Poorer households will not see their living standards recover to pre-2022 levels for another two years despite an anticipated acceleration in economic growth, new forecasts suggest.
The forecasts highlight the challenges in ensuring households across the country feel the benefit of any growth that the Labour government is able to stimulate.
The National Institute for Economic and Social Research (NIESR) predicted that growth would pick up to 1.5 per cent in 2025, an upgrade on its previous judgement of 1.2 per cent.
“This growth will be driven mainly by the fiscal expansion announced in the October Budget, which will start having a tangible effect during the course of 2025, coupled with continued growth in business investment,” the think tank said.
Stephen Millard, NIESR’s interim director, said the Budget boost to growth would be “temporary”.
He urged the government to press ahead with planning reforms and a sustained increase in public investment to improve the economy’s long-run growth rate.
And despite the expected growth boost, living standards for the bottom 40 per cent of households will not recover to pre-2022 levels before the end of 2027, economists at NIESR predicted.
Although real personal disposable income will rise 1.9 per cent this year and 1.0 per cent next year, this will not make up for the steep drop seen between 2022 and 2024.
The continued weakness in living standards reflects “small productivity increases” over the forecast period.
NIESR is relatively unusual in having upgraded its assessment of the economy given its dire performance in recent months.

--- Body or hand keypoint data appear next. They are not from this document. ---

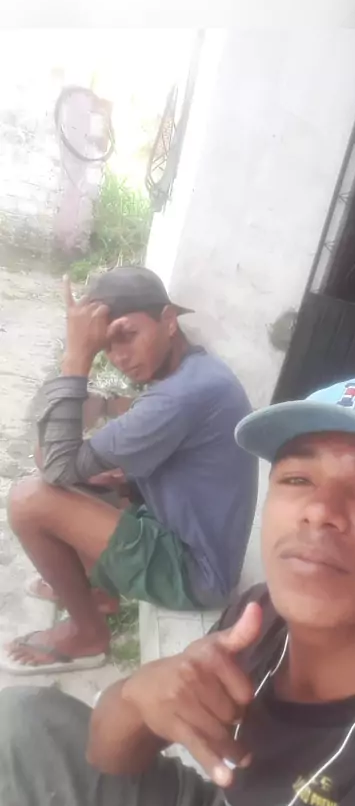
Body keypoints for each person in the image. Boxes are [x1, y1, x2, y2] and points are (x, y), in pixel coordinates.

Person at [1, 374, 355, 806]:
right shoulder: (260, 618)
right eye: (297, 479)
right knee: (20, 722)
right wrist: (139, 698)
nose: (320, 510)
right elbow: (109, 757)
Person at [3, 267, 257, 673]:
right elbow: (66, 453)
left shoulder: (179, 397)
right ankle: (98, 592)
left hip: (195, 573)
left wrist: (76, 357)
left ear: (169, 320)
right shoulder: (196, 370)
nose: (119, 357)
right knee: (80, 475)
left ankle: (87, 635)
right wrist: (103, 408)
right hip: (183, 532)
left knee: (29, 500)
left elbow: (55, 465)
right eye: (105, 346)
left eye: (127, 335)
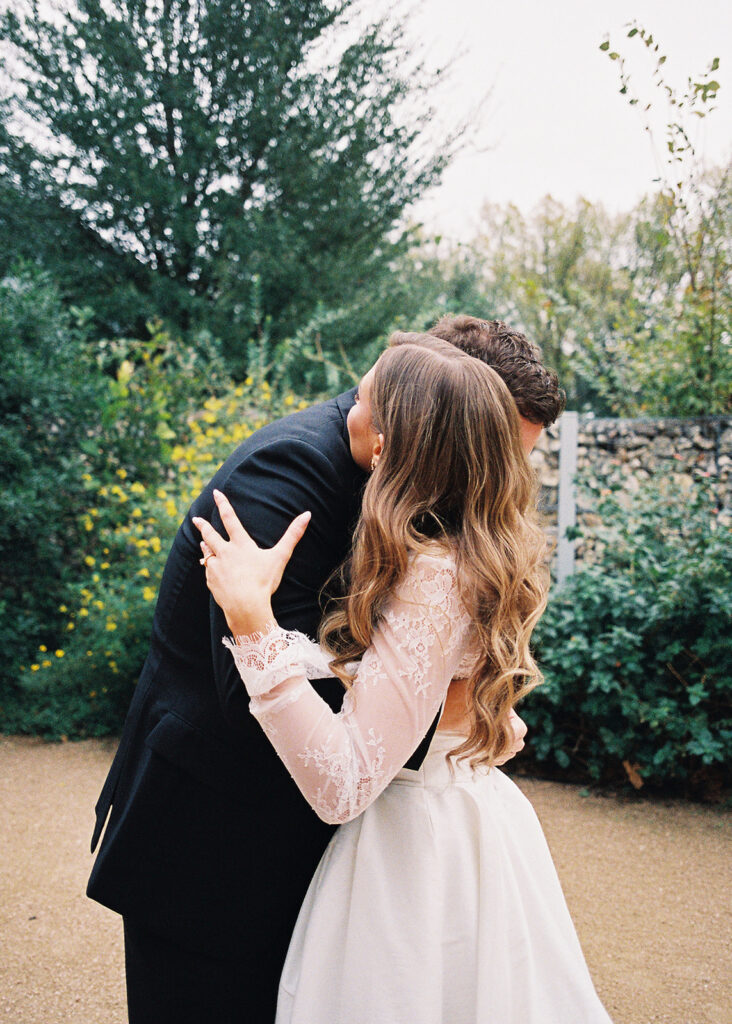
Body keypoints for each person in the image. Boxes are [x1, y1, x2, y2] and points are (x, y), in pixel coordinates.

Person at [86, 315, 565, 1023]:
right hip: (217, 851)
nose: (500, 470)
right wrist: (450, 708)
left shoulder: (435, 528)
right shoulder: (292, 469)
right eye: (496, 443)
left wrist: (449, 698)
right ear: (439, 414)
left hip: (347, 844)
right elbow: (241, 691)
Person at [194, 339, 611, 1023]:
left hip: (414, 855)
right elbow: (403, 683)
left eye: (367, 406)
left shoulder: (434, 578)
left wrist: (253, 625)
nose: (350, 414)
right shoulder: (464, 550)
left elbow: (345, 783)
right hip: (462, 822)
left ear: (400, 448)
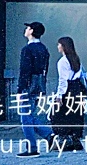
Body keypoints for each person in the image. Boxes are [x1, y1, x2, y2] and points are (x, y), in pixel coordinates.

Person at [17, 22, 53, 157]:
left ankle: (32, 147)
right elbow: (45, 69)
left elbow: (24, 71)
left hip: (28, 85)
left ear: (31, 31)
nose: (25, 30)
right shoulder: (44, 49)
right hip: (39, 85)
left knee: (25, 117)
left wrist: (20, 89)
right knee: (30, 115)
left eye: (27, 28)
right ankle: (49, 136)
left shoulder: (27, 50)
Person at [50, 37, 87, 153]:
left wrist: (59, 96)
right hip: (77, 89)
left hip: (68, 90)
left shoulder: (62, 61)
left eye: (59, 44)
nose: (58, 47)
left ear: (63, 46)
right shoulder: (76, 59)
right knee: (75, 114)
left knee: (59, 115)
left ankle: (64, 140)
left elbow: (63, 80)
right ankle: (75, 139)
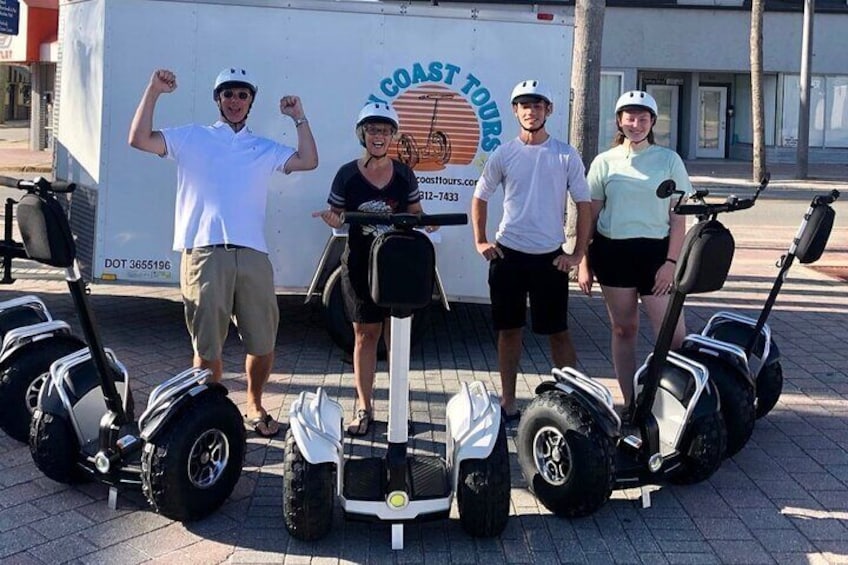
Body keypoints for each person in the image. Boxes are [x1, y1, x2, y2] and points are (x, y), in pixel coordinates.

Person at [128, 67, 318, 437]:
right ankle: (210, 415)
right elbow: (138, 139)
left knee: (263, 344)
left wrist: (299, 117)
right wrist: (152, 91)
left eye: (242, 95)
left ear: (250, 102)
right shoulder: (191, 138)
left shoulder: (262, 147)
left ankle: (255, 402)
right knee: (207, 349)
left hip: (252, 255)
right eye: (228, 94)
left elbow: (308, 160)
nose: (235, 101)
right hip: (204, 254)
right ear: (217, 99)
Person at [471, 79, 592, 423]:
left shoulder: (565, 154)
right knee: (509, 330)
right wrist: (481, 240)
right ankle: (508, 401)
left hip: (549, 258)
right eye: (524, 105)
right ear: (515, 111)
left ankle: (571, 398)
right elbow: (479, 197)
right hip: (508, 255)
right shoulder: (504, 153)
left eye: (537, 106)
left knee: (558, 331)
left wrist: (577, 253)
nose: (530, 111)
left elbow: (583, 205)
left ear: (548, 110)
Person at [313, 102, 431, 436]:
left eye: (384, 130)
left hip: (396, 266)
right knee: (366, 335)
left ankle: (397, 408)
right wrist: (331, 218)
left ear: (393, 135)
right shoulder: (347, 174)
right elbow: (336, 214)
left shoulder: (404, 174)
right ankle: (364, 407)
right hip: (360, 265)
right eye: (372, 130)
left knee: (397, 335)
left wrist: (425, 222)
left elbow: (416, 211)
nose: (378, 136)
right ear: (362, 134)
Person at [577, 90, 692, 410]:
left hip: (657, 255)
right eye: (630, 118)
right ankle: (630, 402)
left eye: (643, 118)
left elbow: (678, 218)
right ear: (619, 121)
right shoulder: (604, 162)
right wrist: (583, 261)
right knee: (623, 328)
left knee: (673, 334)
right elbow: (590, 216)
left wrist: (671, 262)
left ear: (653, 122)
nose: (636, 124)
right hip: (613, 254)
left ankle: (673, 402)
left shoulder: (669, 160)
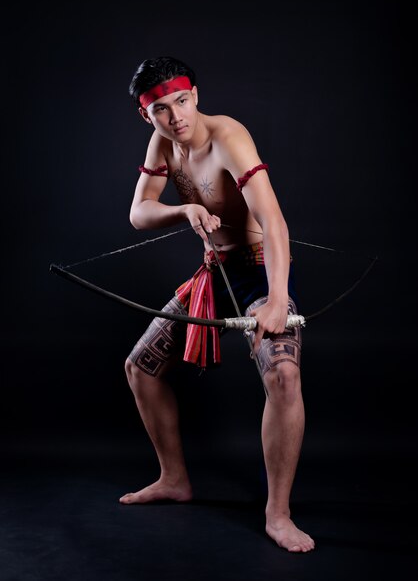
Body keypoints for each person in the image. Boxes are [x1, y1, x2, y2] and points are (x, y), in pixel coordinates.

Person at [119, 56, 315, 553]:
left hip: (256, 272)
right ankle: (174, 479)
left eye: (181, 101)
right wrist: (183, 208)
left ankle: (278, 514)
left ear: (196, 94)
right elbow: (139, 212)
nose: (175, 116)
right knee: (140, 368)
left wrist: (274, 299)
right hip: (214, 274)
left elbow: (273, 222)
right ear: (148, 116)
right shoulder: (163, 139)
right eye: (161, 109)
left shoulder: (228, 135)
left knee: (284, 375)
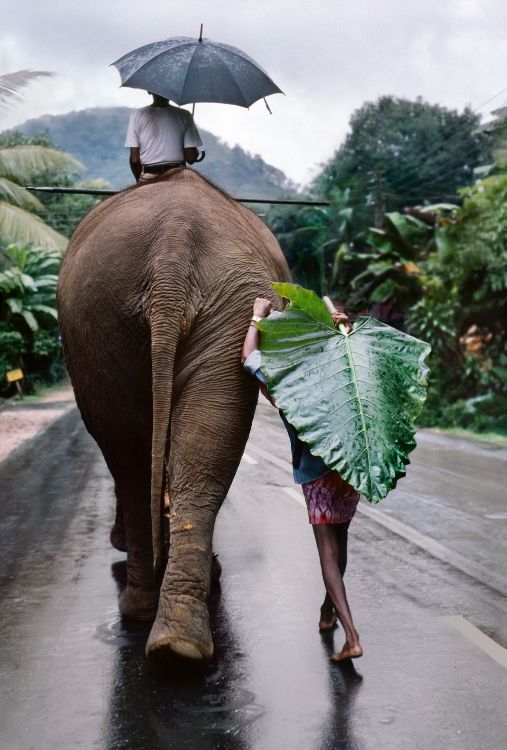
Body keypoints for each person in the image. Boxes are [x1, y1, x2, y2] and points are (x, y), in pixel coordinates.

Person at [241, 297, 363, 662]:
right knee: (340, 547)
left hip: (318, 474)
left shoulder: (290, 379)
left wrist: (257, 317)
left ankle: (352, 637)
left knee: (328, 555)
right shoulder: (339, 365)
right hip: (350, 468)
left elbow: (248, 357)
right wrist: (346, 329)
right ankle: (328, 615)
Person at [125, 92, 203, 182]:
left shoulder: (137, 114)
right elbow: (190, 158)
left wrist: (138, 181)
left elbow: (135, 160)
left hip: (149, 175)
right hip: (178, 175)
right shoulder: (185, 115)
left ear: (149, 91)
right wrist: (194, 150)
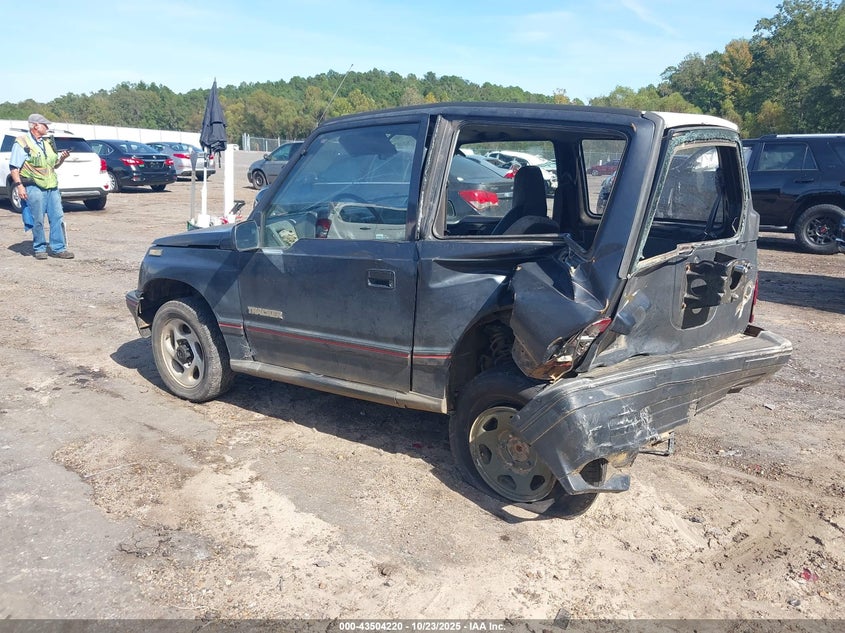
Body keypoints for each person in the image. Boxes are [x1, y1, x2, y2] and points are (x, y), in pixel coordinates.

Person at [9, 114, 74, 259]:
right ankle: (39, 248)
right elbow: (14, 168)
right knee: (37, 218)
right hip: (34, 186)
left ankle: (59, 248)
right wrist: (19, 186)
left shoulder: (46, 143)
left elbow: (53, 165)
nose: (47, 127)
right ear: (35, 126)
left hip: (52, 187)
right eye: (45, 125)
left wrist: (62, 158)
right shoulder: (22, 143)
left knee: (57, 217)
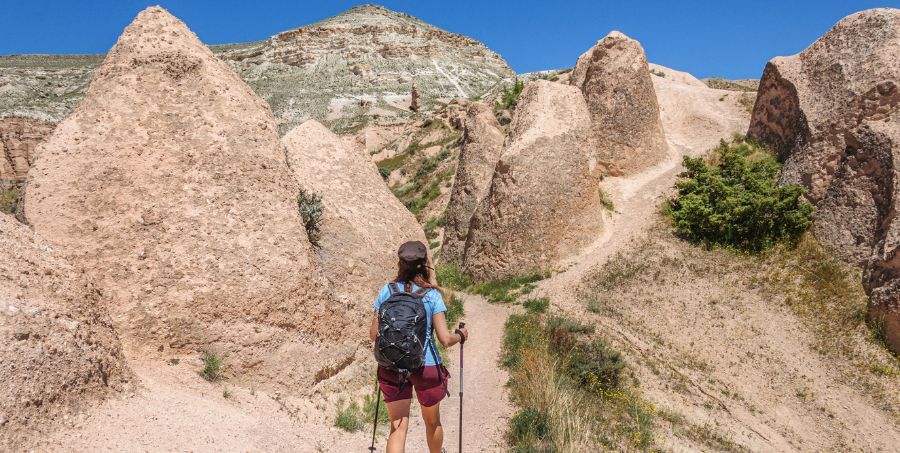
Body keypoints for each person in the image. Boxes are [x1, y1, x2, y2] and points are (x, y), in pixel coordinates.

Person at [369, 241, 469, 453]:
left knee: (398, 425)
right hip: (427, 367)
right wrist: (460, 336)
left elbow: (373, 335)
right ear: (425, 265)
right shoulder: (432, 295)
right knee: (432, 422)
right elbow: (444, 339)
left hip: (392, 366)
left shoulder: (387, 292)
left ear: (400, 263)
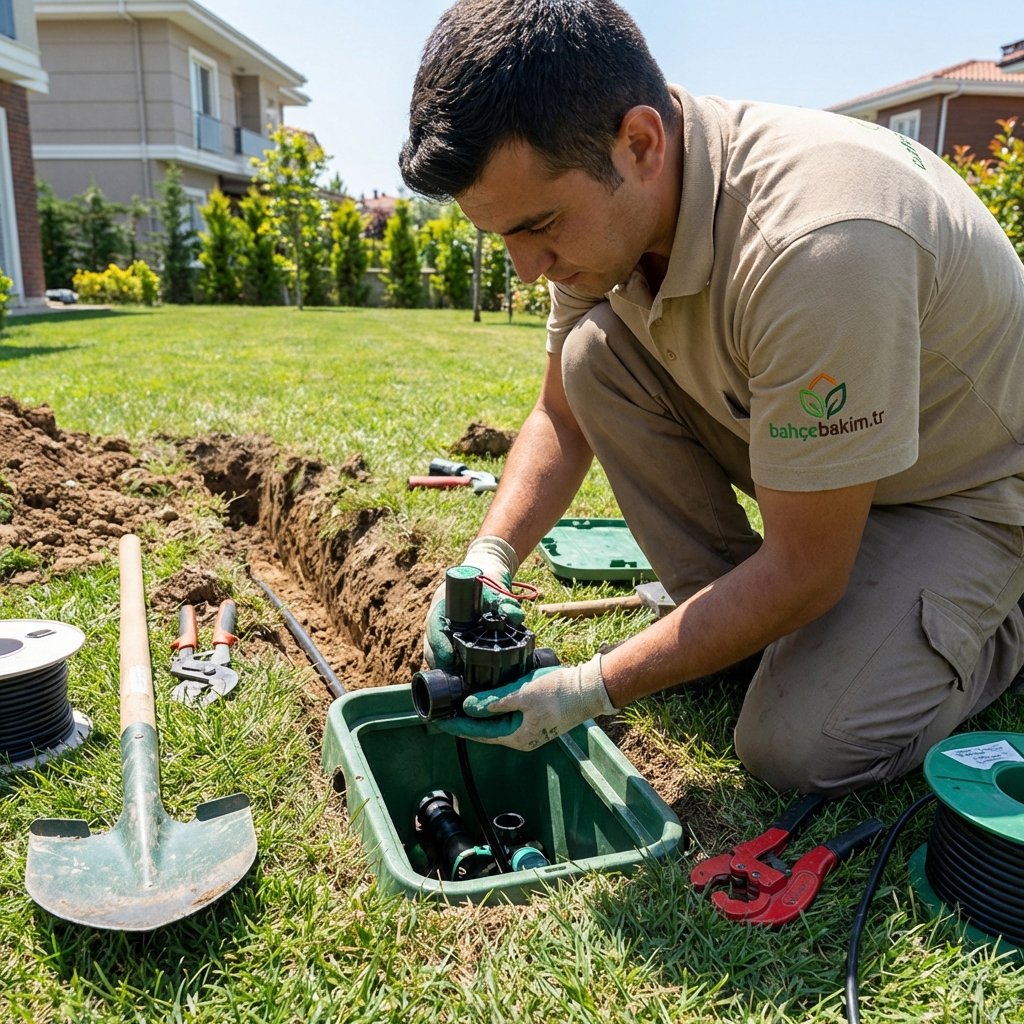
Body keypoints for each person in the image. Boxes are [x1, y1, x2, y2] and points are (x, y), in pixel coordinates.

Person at [399, 0, 1024, 795]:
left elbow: (806, 569)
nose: (527, 268)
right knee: (596, 356)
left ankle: (1001, 617)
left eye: (540, 226)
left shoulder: (817, 246)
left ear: (640, 143)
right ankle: (750, 632)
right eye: (505, 239)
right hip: (835, 476)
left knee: (797, 749)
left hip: (965, 491)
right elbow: (560, 413)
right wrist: (489, 560)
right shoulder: (602, 222)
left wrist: (592, 686)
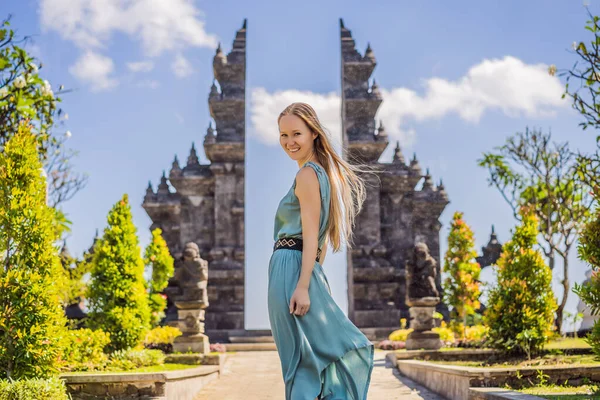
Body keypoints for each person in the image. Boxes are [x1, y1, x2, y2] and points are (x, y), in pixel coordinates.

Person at [268, 102, 374, 400]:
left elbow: (313, 234)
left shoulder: (307, 175)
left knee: (297, 358)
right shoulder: (321, 175)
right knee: (306, 355)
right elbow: (321, 242)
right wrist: (313, 276)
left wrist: (303, 285)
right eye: (283, 135)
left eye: (297, 133)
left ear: (314, 133)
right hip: (304, 267)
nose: (289, 141)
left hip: (291, 266)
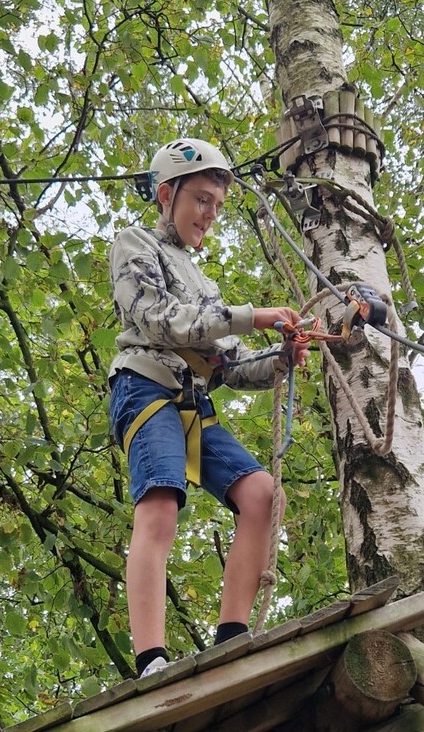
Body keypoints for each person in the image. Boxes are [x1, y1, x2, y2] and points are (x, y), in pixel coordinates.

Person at [108, 138, 309, 678]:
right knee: (161, 507)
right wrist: (251, 315)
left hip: (192, 401)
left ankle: (231, 638)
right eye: (201, 200)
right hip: (146, 387)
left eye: (217, 206)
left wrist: (282, 357)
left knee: (261, 493)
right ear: (166, 194)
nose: (209, 215)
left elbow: (234, 366)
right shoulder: (135, 245)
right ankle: (151, 658)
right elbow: (158, 320)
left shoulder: (203, 281)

Just last week the Bank of England halved its growth forecasts, anticipating growth of 0.7 per cent, down from a previous estimate of 1.5 per cent.
Bank officials noted that the economy has been more or less stagnant since March, while consumer and business confidence remain subdued.
The government has pledged to deliver higher living standards across every region of the country by the end of the parliament. It aims to secure the highest sustained growth rate in the G7.